[Stored data entries]

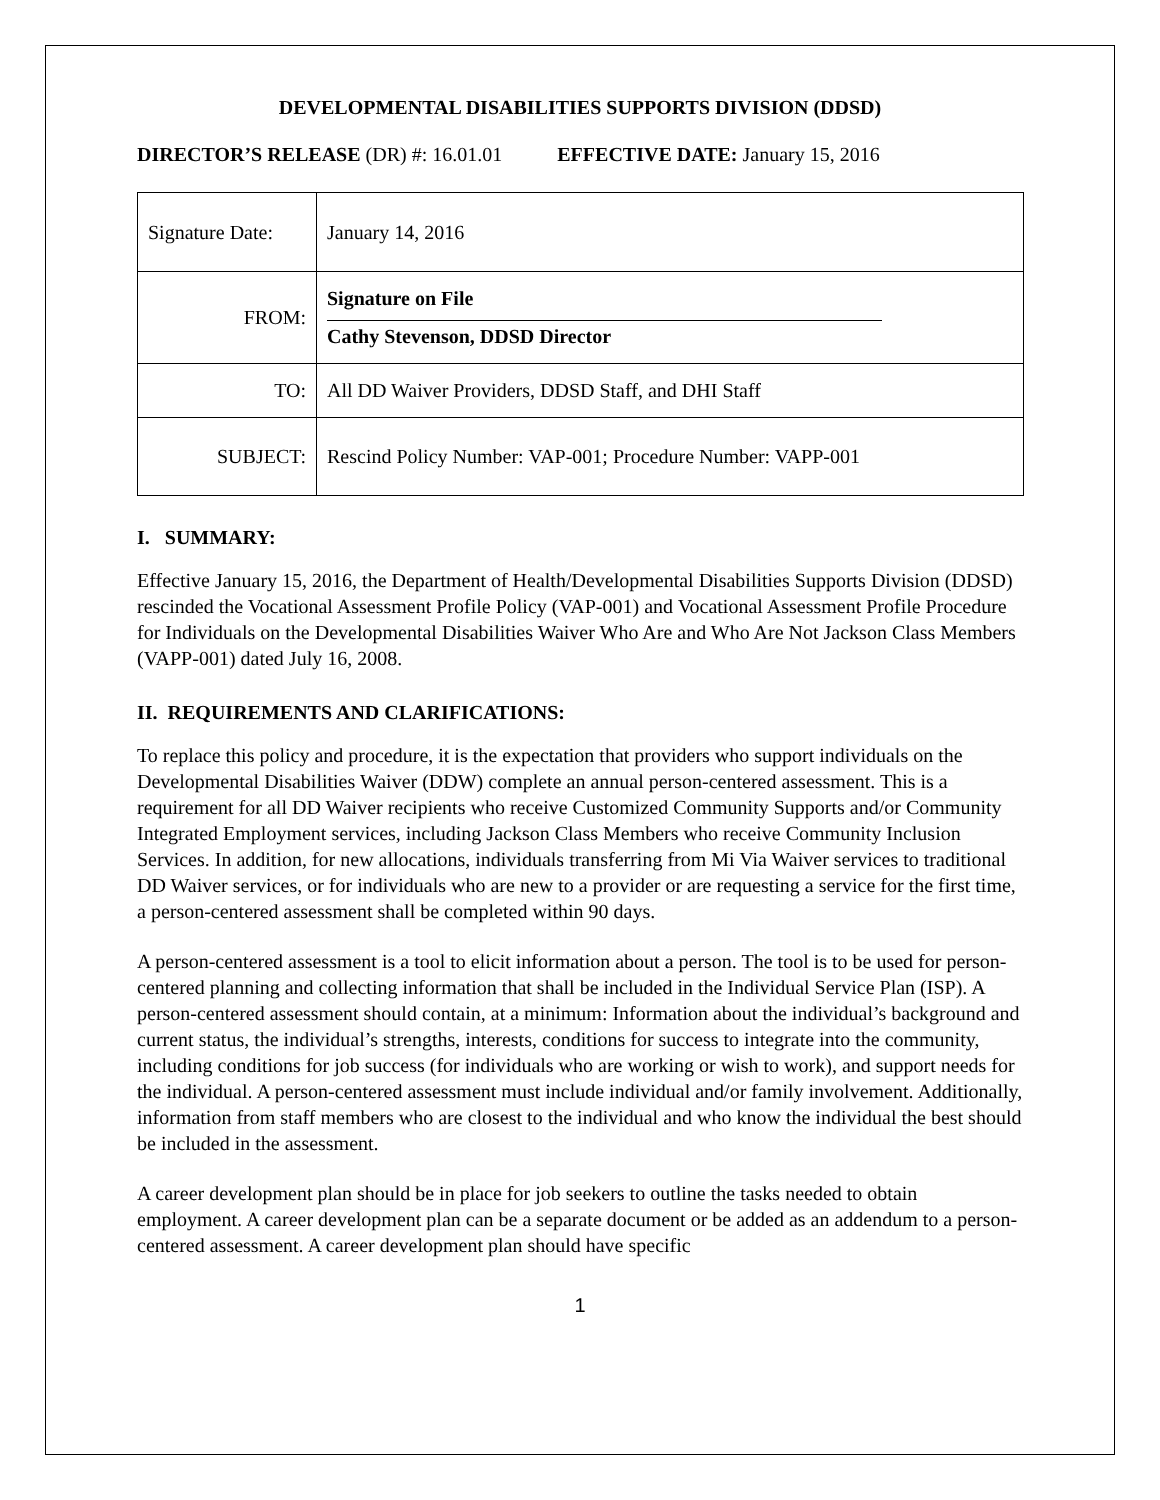DEVELOPMENTAL DISABILITIES SUPPORTS DIVISION (DDSD)
DIRECTOR’S RELEASE (DR) #: 16.01.01 EFFECTIVE DATE: January 15, 2016
| Signature Date: | January 14, 2016 |
| FROM: | Signature on File Cathy Stevenson, DDSD Director |
| TO: | All DD Waiver Providers, DDSD Staff, and DHI Staff |
| SUBJECT: | Rescind Policy Number: VAP-001; Procedure Number: VAPP-001 |
I. SUMMARY:
Effective January 15, 2016, the Department of Health/Developmental Disabilities Supports Division (DDSD) rescinded the Vocational Assessment Profile Policy (VAP-001) and Vocational Assessment Profile Procedure for Individuals on the Developmental Disabilities Waiver Who Are and Who Are Not Jackson Class Members (VAPP-001) dated July 16, 2008.
II. REQUIREMENTS AND CLARIFICATIONS:
To replace this policy and procedure, it is the expectation that providers who support individuals on the Developmental Disabilities Waiver (DDW) complete an annual person-centered assessment. This is a requirement for all DD Waiver recipients who receive Customized Community Supports and/or Community Integrated Employment services, including Jackson Class Members who receive Community Inclusion Services. In addition, for new allocations, individuals transferring from Mi Via Waiver services to traditional DD Waiver services, or for individuals who are new to a provider or are requesting a service for the first time, a person-centered assessment shall be completed within 90 days.
A person-centered assessment is a tool to elicit information about a person. The tool is to be used for person-centered planning and collecting information that shall be included in the Individual Service Plan (ISP). A person-centered assessment should contain, at a minimum: Information about the individual’s background and current status, the individual’s strengths, interests, conditions for success to integrate into the community, including conditions for job success (for individuals who are working or wish to work), and support needs for the individual. A person-centered assessment must include individual and/or family involvement. Additionally, information from staff members who are closest to the individual and who know the individual the best should be included in the assessment.
A career development plan should be in place for job seekers to outline the tasks needed to obtain employment. A career development plan can be a separate document or be added as an addendum to a person-centered assessment. A career development plan should have specific
1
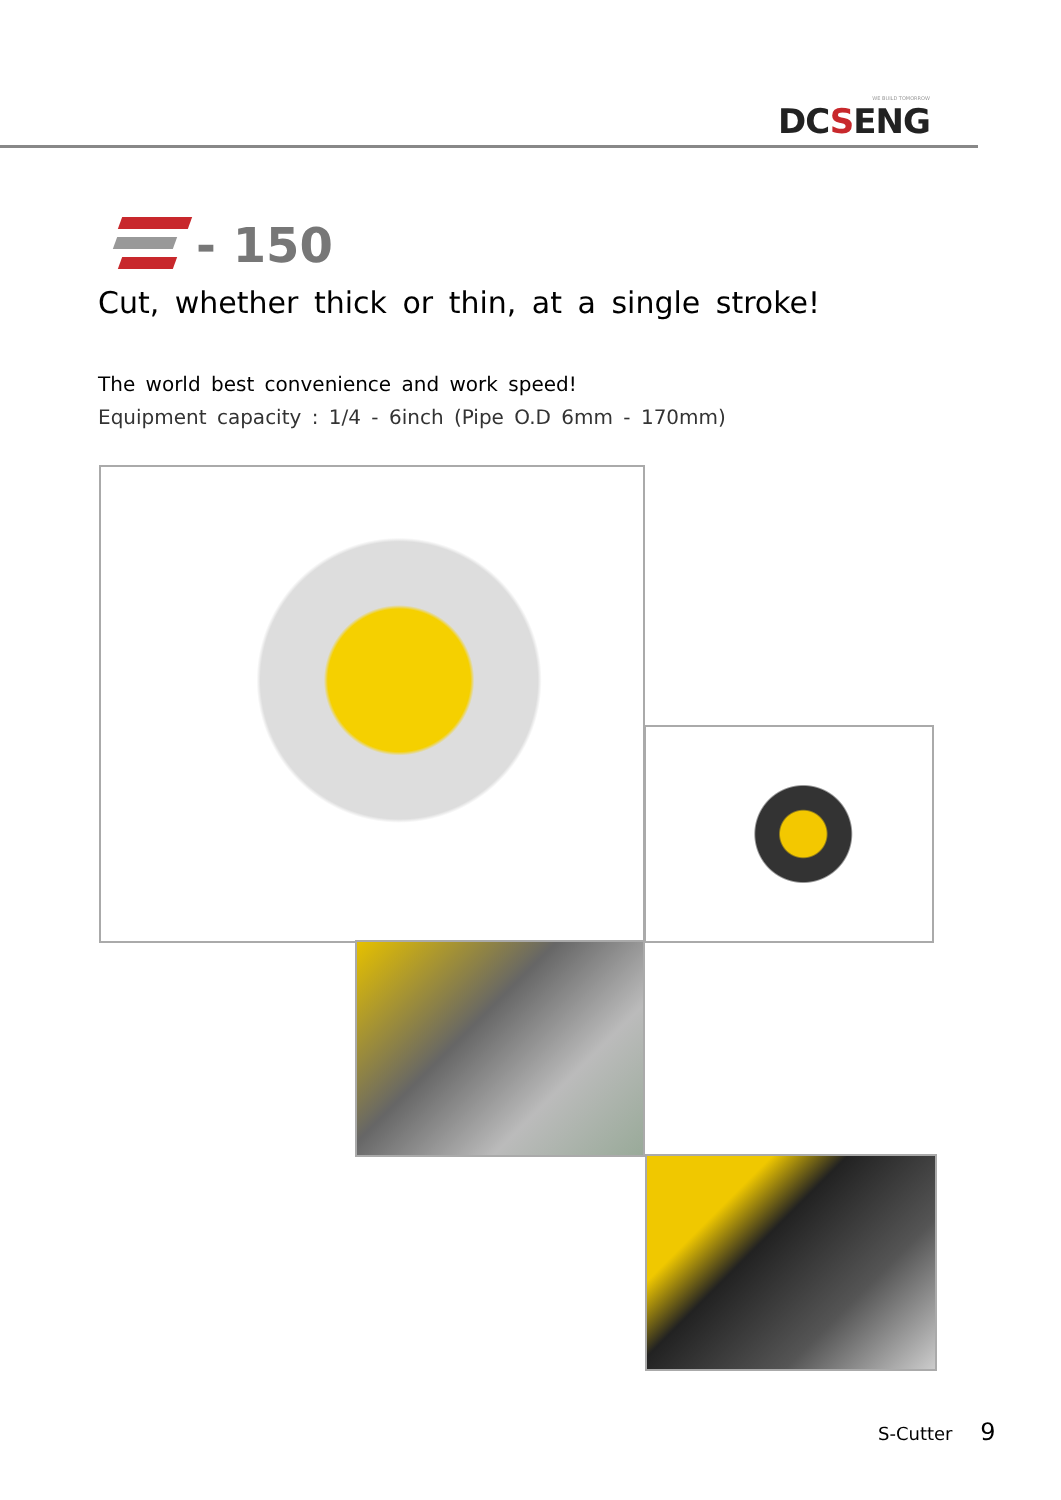WE BUILD TOMORROW
DCSENG
- 150
Cut, whether thick or thin, at a single stroke!
The world best convenience and work speed!
Equipment capacity : 1/4 - 6inch (Pipe O.D 6mm - 170mm)
S-Cutter 9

## TO DO
Restate word for word only the lines from where the entries begin through the one with "II. REQUIREMENTS AND"; omit the pictures.

## TASK SOLUTION
DEVELOPMENTAL DISABILITIES SUPPORTS DIVISION (DDSD)
DIRECTOR’S RELEASE (DR) #: 16.01.01 EFFECTIVE DATE: January 15, 2016
| Signature Date: | January 14, 2016 |
| FROM: | Signature on File Cathy Stevenson, DDSD Director |
| TO: | All DD Waiver Providers, DDSD Staff, and DHI Staff |
| SUBJECT: | Rescind Policy Number: VAP-001; Procedure Number: VAPP-001 |
I. SUMMARY:
Effective January 15, 2016, the Department of Health/Developmental Disabilities Supports Division (DDSD) rescinded the Vocational Assessment Profile Policy (VAP-001) and Vocational Assessment Profile Procedure for Individuals on the Developmental Disabilities Waiver Who Are and Who Are Not Jackson Class Members (VAPP-001) dated July 16, 2008.
II. REQUIREMENTS AND CLARIFICATIONS:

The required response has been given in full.